Спор между Томпсоном и Андерсоном, оба из которых заявляли себя марксистами, вновь заставляет поставить давний вопрос о марксистской историографии.

Что значит быть историком-марксистом?

Насколько историк-марксист может становиться «ревизионистом», скажем, в отношении материалистической концепции истории, и при этом остаться марксистом? В какой степени нужно принимать марксизм в расчет для понимания и оценки их трудов? Одним словом, в чем состоит их марксизм, каковы степени его релевантности?

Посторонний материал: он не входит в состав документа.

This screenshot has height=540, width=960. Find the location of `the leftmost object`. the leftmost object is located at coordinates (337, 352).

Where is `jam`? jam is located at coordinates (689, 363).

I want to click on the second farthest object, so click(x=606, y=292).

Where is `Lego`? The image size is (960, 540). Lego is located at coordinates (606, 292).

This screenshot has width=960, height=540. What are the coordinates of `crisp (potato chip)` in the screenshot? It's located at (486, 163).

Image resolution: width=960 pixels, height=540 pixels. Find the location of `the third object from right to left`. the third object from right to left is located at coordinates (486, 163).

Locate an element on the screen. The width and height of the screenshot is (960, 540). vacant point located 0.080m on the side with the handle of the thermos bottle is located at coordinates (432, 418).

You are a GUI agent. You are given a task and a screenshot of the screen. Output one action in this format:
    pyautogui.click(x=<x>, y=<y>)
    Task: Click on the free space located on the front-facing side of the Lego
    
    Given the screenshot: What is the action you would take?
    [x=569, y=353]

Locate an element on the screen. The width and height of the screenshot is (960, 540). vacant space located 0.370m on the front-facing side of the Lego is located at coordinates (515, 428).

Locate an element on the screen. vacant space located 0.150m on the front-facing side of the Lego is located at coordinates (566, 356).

Чтобы ответить на эти вопросы должным образом, нам пришлось бы написать целую книгу. Но на некоторые из этих вопросов, прямо или косвенно, ответили сами истории-марксисты, которые настаивали на том, что их марксизм всегда релевантен, что они не просто историки, а историки-марксисты. Немарксист, считающий, что исторический труд должен оцениваться по его внутренним качествам, а не через сравнение с какой-то внеположной теорией или философией, с этим не согласится! Наиболее суровая критика марксистской историографии исходит от сторонников скрупулезных эмпирических исследований, настаивающих на анализе специфики каждого источника и каждого факта, строгости по отношению к допущениям и осторожности обобщений [65]. Некоторые из этих критиков даже не хотят принимать марксизм в расчет в своих исследованиях, решив, что это не имеет отношения к делу, а только к личным счетам в науке, вроде аргумента ad hominem.

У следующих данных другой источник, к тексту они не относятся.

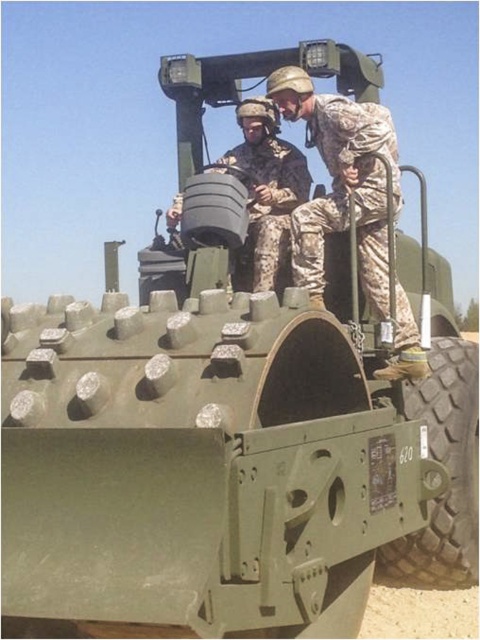
Question: Which object appears farthest from the camera in this image?

Choices:
 (A) camouflage fabric uniform at center
 (B) rubber tread tire at lower right
 (C) camouflage fabric helmet at upper center

Answer: (C)

Question: Estimate the real-world distances between objects in this image. Which object is closer to the rubber tread tire at lower right?

Choices:
 (A) camouflage fabric helmet at upper center
 (B) camouflage fabric uniform at center

Answer: (B)

Question: Which object is farther from the camera taking this photo?

Choices:
 (A) camouflage fabric helmet at upper center
 (B) camouflage fabric uniform at center
 (C) rubber tread tire at lower right

Answer: (A)

Question: Does camouflage fabric uniform at center appear under rubber tread tire at lower right?

Choices:
 (A) no
 (B) yes

Answer: (A)

Question: Is camouflage fabric uniform at center below rubber tread tire at lower right?

Choices:
 (A) no
 (B) yes

Answer: (A)

Question: Considering the relative positions of rubber tread tire at lower right and camouflage fabric helmet at upper center in the image provided, where is rubber tread tire at lower right located with respect to camouflage fabric helmet at upper center?

Choices:
 (A) below
 (B) above

Answer: (A)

Дж. Хекстер, переиздавая пространную и уничтожающую критику «Изменчивости и непрерывности в Англии XVII века» Хилла, убрал единственную отсылку к марксизму в скобках на том основании, что это «не имеет отношения к делу» и «неблагородно», потому что критика Хилла как историка никак не должна зависеть от того, «какой философии истории придерживается исследователь». Разлитая по книге «философия истории» может считаться просто ошибкой в «раскладке папок», тогда как в каждой папке лежат «правильные» категории и факты: главное, не нужно, чтобы эти папки были свалены вперемешку. Несколькими страницами ниже Хекстер замечает: «Здесь речь должна идти не о каузальной ошибке, не об ошибке в цитате или в понимании, что может случиться с каждым из нас, но о систематической и симптоматической ошибке, которая связана с постоянным смещением взгляда, привыкшего иметь дело с источниками» [66]. Итак, ошибка оказывается систематической и вошедшей в привычку как отражение системы и привычек мысли, иначе говоря, отражение идеологии, а не способа систематизации «папок». Поэтому нет ничего неприличного или нерелевантного в том, чтобы в ходе серьезного анализа книги вспомнить о значении для нее марксизма; тем более что сам автор говорил, что считает «марксистскую концепцию буржуазной революции… наиболее надежной моделью понимания Английской революции» [67].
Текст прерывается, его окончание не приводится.